11 Sep The Lost Art of Listening
Did you know there really is a difference between hearing and listening? Hearing is the ability for your ears to perceive sound. On the other hand, listening has to do with your level of engagement within the context of a conversation. It is about your ability to translate physical hearing into understanding.
While most leaders can physically hear, many have not intentionally developed the skill or the art of listening. As leaders, our ability to listen effectively is a critical component to leading others well. This is also challenged by the fact that we lead in a fast-paced society with an ever decreasing attention span.
In the book Coaching 101: Discover the Power of Coaching by Robert E. Logan & Sherilyn Carlton, the authors list what they describe as the 5 Cardinal Rules of Listening which are practical tools that can help us continue to develop the skill of listening.
- FOCUS: Give undivided attention to the person who is talking, without allowing your mind to drift off toward what you’d like to say next or to concerns in your own life.

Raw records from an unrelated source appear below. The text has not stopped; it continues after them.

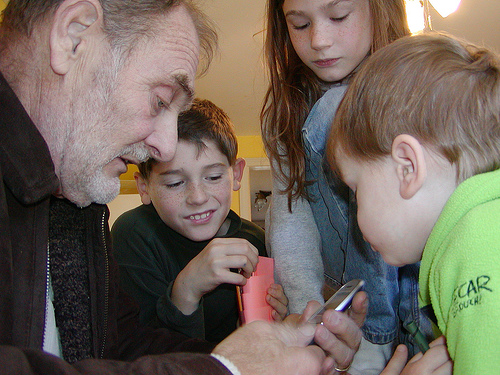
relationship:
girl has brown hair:
[257, 0, 435, 373] [262, 0, 319, 208]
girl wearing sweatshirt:
[257, 0, 435, 373] [266, 105, 325, 319]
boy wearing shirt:
[101, 89, 326, 369] [108, 199, 268, 367]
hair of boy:
[124, 87, 237, 179] [101, 89, 326, 369]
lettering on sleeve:
[448, 272, 493, 315] [430, 200, 499, 374]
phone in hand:
[305, 273, 377, 356] [214, 317, 325, 373]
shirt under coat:
[35, 253, 72, 356] [3, 87, 229, 375]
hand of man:
[214, 303, 324, 373] [0, 1, 370, 373]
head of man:
[2, 0, 217, 207] [0, 1, 370, 373]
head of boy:
[325, 54, 499, 366] [323, 31, 497, 375]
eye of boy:
[203, 174, 222, 183] [108, 89, 267, 353]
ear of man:
[38, 4, 124, 76] [0, 1, 370, 373]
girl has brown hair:
[256, 0, 405, 375] [258, 0, 407, 206]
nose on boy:
[188, 189, 215, 208] [101, 89, 326, 369]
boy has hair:
[320, 29, 499, 372] [324, 23, 499, 264]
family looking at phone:
[0, 0, 498, 373] [291, 276, 364, 348]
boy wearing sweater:
[323, 31, 497, 375] [413, 162, 498, 371]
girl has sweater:
[256, 0, 405, 375] [227, 86, 347, 315]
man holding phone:
[3, 0, 250, 370] [301, 274, 378, 321]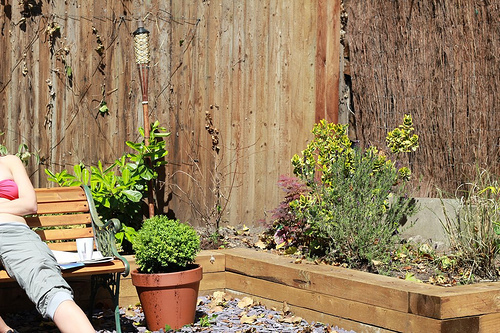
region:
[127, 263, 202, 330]
Terracotta colored flower pot with plant in it.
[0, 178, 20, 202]
Pink tube top on a woman.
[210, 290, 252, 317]
Tan leaves in the gravel near a pot.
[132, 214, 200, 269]
Green plant in a terracotta pot.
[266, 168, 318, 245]
Part of a purple bush.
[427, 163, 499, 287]
Decorative green and brown grass on the far right.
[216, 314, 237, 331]
Pieces of gravel near a terracotta pot.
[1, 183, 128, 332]
A wood and metal bench.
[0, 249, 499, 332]
Wooden flower bed with plants and flowers inside.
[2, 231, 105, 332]
Left leg of a sitting woman.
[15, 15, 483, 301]
Picture taken during the day.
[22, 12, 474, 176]
Picture is taken outside.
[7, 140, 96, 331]
A woman sits on a bench.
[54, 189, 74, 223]
The bench is made of wood.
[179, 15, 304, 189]
The fence is made of wood.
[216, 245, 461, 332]
The planters are made of wood.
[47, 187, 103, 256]
The bench is made of wood and metal.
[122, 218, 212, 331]
A plant is in a stand-alone planter.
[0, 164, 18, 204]
The woman's bikini top is pink.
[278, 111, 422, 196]
The plant has yellow flowers.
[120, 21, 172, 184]
tiki torch by wood fence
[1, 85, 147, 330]
woman on a bench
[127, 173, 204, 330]
green shrubbery in a pot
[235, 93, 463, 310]
flowers behind wooden flower box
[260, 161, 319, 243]
small purple bush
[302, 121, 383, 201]
yellow flowers on bush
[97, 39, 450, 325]
yard with flowers and plants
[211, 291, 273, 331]
leaves on the ground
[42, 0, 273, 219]
wooden privacy fence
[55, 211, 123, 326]
drink sitting on bench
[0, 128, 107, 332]
Half of a person is in the image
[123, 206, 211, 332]
A plant is in a orange pot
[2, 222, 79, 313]
Person is wearing gray pants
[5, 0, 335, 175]
A wooden fence is in the background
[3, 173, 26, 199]
Person is wearing a pink top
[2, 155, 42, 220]
Person's arm is on their stomach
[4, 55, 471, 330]
Photo was taken in the daytime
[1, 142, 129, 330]
Person is sitting on a bench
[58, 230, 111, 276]
A white cup is on the bench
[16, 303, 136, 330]
Bench is casting a shadow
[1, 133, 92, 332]
lady sitting on bench wearing hot pink tube top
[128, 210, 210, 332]
light green plant in terracotta pot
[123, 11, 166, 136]
tiki torch in front of wooden fence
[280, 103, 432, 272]
pale yellow and green flowers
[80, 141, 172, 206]
light and dark green plant in front of wooden fence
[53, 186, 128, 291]
edge of wooden and metal bench with coffee cup perched on it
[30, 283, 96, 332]
calf of a Caucasian woman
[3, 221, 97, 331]
outstretched leg of woman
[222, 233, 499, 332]
long wooden planter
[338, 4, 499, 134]
section of wide tree trunk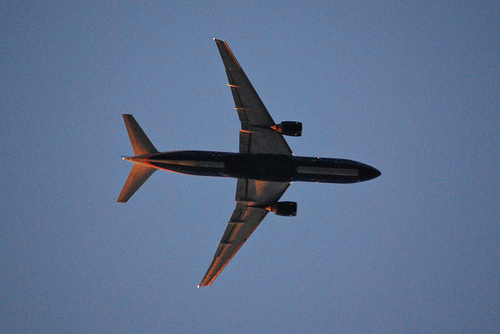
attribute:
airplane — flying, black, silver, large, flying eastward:
[115, 36, 382, 290]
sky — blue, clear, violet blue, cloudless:
[3, 2, 497, 334]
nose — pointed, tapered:
[356, 159, 383, 187]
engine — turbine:
[272, 119, 303, 138]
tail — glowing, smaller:
[117, 112, 165, 206]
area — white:
[296, 166, 360, 179]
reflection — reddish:
[126, 128, 154, 188]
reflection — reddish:
[200, 238, 244, 289]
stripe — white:
[138, 158, 227, 169]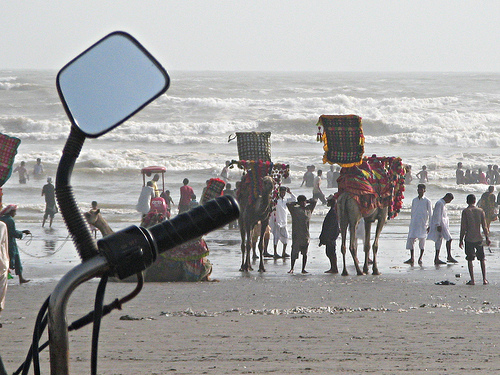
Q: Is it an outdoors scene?
A: Yes, it is outdoors.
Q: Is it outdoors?
A: Yes, it is outdoors.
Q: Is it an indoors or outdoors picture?
A: It is outdoors.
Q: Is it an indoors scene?
A: No, it is outdoors.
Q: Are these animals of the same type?
A: Yes, all the animals are camels.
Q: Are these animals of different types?
A: No, all the animals are camels.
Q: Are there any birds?
A: No, there are no birds.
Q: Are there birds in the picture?
A: No, there are no birds.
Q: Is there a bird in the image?
A: No, there are no birds.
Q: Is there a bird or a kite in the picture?
A: No, there are no birds or kites.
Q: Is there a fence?
A: No, there are no fences.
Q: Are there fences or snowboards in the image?
A: No, there are no fences or snowboards.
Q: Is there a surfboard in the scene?
A: No, there are no surfboards.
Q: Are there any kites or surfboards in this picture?
A: No, there are no surfboards or kites.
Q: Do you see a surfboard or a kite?
A: No, there are no surfboards or kites.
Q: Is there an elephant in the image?
A: No, there are no elephants.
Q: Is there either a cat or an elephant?
A: No, there are no elephants or cats.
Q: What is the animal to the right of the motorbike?
A: The animal is a camel.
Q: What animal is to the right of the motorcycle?
A: The animal is a camel.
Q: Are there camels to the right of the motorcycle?
A: Yes, there is a camel to the right of the motorcycle.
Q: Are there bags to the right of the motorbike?
A: No, there is a camel to the right of the motorbike.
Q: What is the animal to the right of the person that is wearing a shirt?
A: The animal is a camel.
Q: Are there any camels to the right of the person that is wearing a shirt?
A: Yes, there is a camel to the right of the person.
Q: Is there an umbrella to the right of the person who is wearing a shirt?
A: No, there is a camel to the right of the person.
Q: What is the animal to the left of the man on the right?
A: The animal is a camel.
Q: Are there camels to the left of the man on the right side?
A: Yes, there is a camel to the left of the man.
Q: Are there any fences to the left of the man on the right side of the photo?
A: No, there is a camel to the left of the man.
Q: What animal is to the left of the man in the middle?
A: The animal is a camel.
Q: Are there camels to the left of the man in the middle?
A: Yes, there is a camel to the left of the man.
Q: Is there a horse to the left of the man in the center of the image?
A: No, there is a camel to the left of the man.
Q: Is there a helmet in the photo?
A: No, there are no helmets.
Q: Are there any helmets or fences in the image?
A: No, there are no helmets or fences.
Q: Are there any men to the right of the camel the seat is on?
A: Yes, there is a man to the right of the camel.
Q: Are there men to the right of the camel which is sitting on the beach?
A: Yes, there is a man to the right of the camel.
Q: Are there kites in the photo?
A: No, there are no kites.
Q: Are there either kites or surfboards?
A: No, there are no kites or surfboards.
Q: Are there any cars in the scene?
A: No, there are no cars.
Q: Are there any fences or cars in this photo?
A: No, there are no cars or fences.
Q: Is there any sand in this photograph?
A: Yes, there is sand.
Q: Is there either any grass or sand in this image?
A: Yes, there is sand.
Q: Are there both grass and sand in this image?
A: No, there is sand but no grass.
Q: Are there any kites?
A: No, there are no kites.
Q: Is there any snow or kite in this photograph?
A: No, there are no kites or snow.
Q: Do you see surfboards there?
A: No, there are no surfboards.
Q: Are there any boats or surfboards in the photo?
A: No, there are no surfboards or boats.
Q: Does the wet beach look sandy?
A: Yes, the beach is sandy.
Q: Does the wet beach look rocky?
A: No, the beach is sandy.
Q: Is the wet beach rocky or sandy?
A: The beach is sandy.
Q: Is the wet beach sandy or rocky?
A: The beach is sandy.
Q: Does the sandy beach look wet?
A: Yes, the beach is wet.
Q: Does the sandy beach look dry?
A: No, the beach is wet.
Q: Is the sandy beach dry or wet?
A: The beach is wet.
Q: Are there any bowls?
A: No, there are no bowls.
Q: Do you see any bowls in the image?
A: No, there are no bowls.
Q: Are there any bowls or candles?
A: No, there are no bowls or candles.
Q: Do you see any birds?
A: No, there are no birds.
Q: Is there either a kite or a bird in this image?
A: No, there are no birds or kites.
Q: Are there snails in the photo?
A: No, there are no snails.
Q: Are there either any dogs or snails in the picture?
A: No, there are no snails or dogs.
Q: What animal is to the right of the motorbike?
A: The animal is a camel.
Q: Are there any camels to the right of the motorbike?
A: Yes, there is a camel to the right of the motorbike.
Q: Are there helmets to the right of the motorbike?
A: No, there is a camel to the right of the motorbike.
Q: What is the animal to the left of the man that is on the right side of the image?
A: The animal is a camel.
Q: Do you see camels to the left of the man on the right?
A: Yes, there is a camel to the left of the man.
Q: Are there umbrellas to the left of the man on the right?
A: No, there is a camel to the left of the man.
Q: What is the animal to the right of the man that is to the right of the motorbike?
A: The animal is a camel.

- SUMMARIZE: Summarizing is mirroring back what people are saying. At appropriate stopping points, reflect back what you hear the person saying, without interpreting, evaluating, or projecting feelings onto the person’s statements.
- INVITE: When a person talks a bit about a topic and then stops, ask for more. We often edit ourselves as we speak because we’re used to short attention spans in our listeners.
- UNPACK: Exhaust the speaker’s resources before sharing anything yourself. Train yourself to think of their ideas as more valuable than your own.
- CLARIFY: Check your assumptions by asking, “Here’s what I’m hearing you say so far . . . Is that accurate?”
With practice and intentionality, we can revive the lost art of listening and discover the benefits of honing this skill.